(Data extracts)

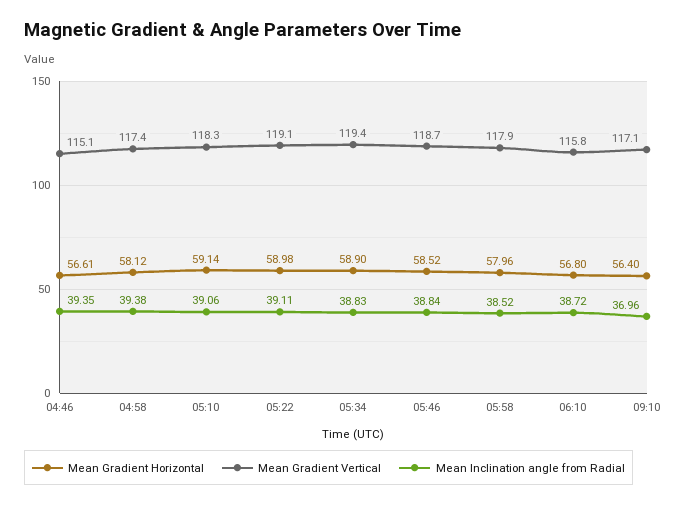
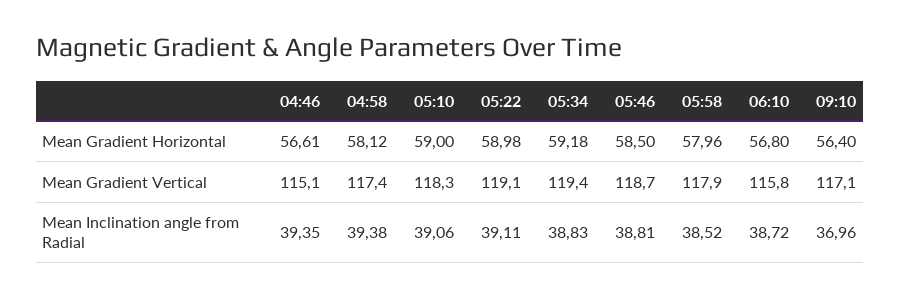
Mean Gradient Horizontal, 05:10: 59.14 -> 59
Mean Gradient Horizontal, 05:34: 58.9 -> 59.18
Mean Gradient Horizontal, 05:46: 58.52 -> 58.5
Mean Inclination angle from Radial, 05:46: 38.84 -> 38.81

(End Data extracts)
(Data extracts)

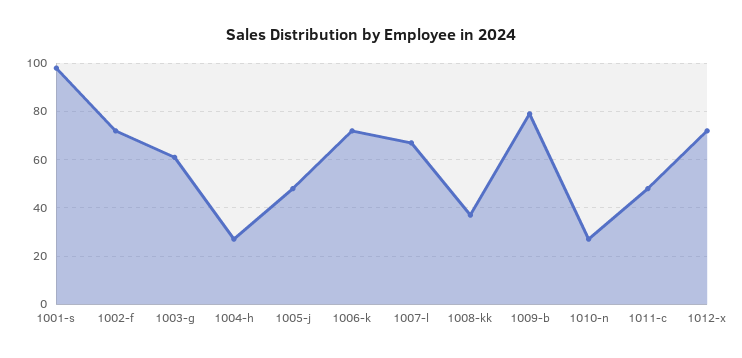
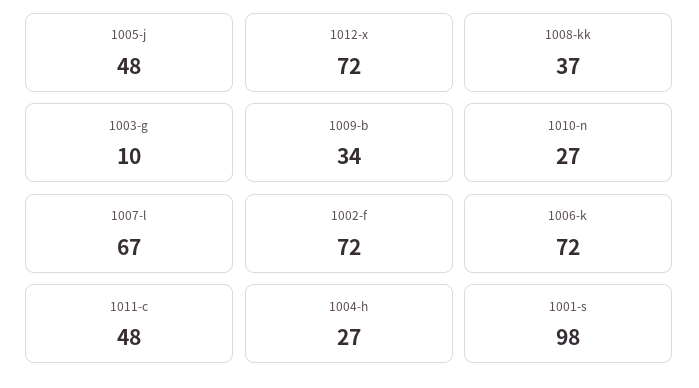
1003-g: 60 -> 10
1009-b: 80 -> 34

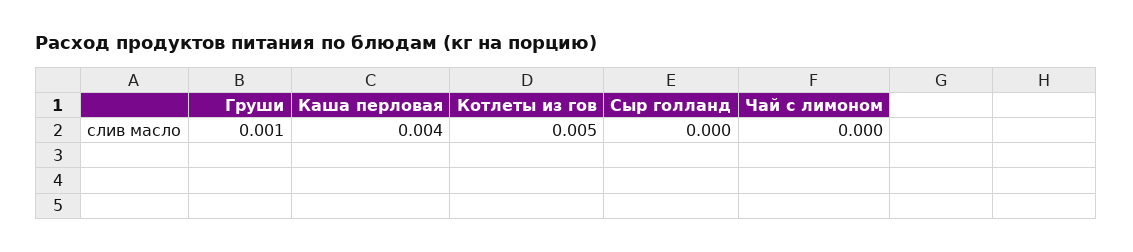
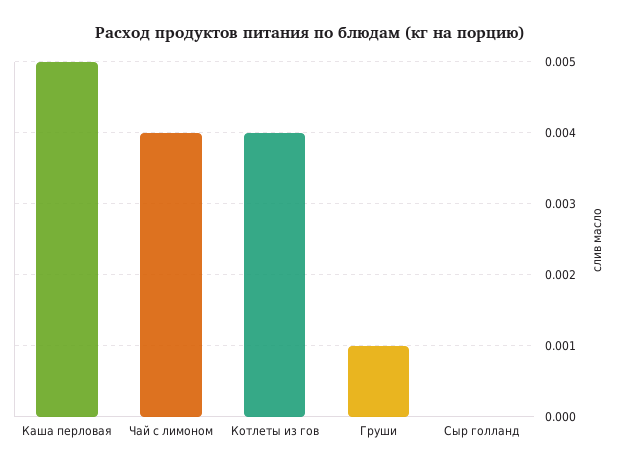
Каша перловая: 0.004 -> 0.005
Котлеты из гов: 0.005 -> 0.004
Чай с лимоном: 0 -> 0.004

(End Data extracts)

[Required work]
From the records above, pick out and copy each line holding the word "Horizontal".

[Written solution]
Mean Gradient Horizontal, 05:10: 59.14 -> 59
Mean Gradient Horizontal, 05:34: 58.9 -> 59.18
Mean Gradient Horizontal, 05:46: 58.52 -> 58.5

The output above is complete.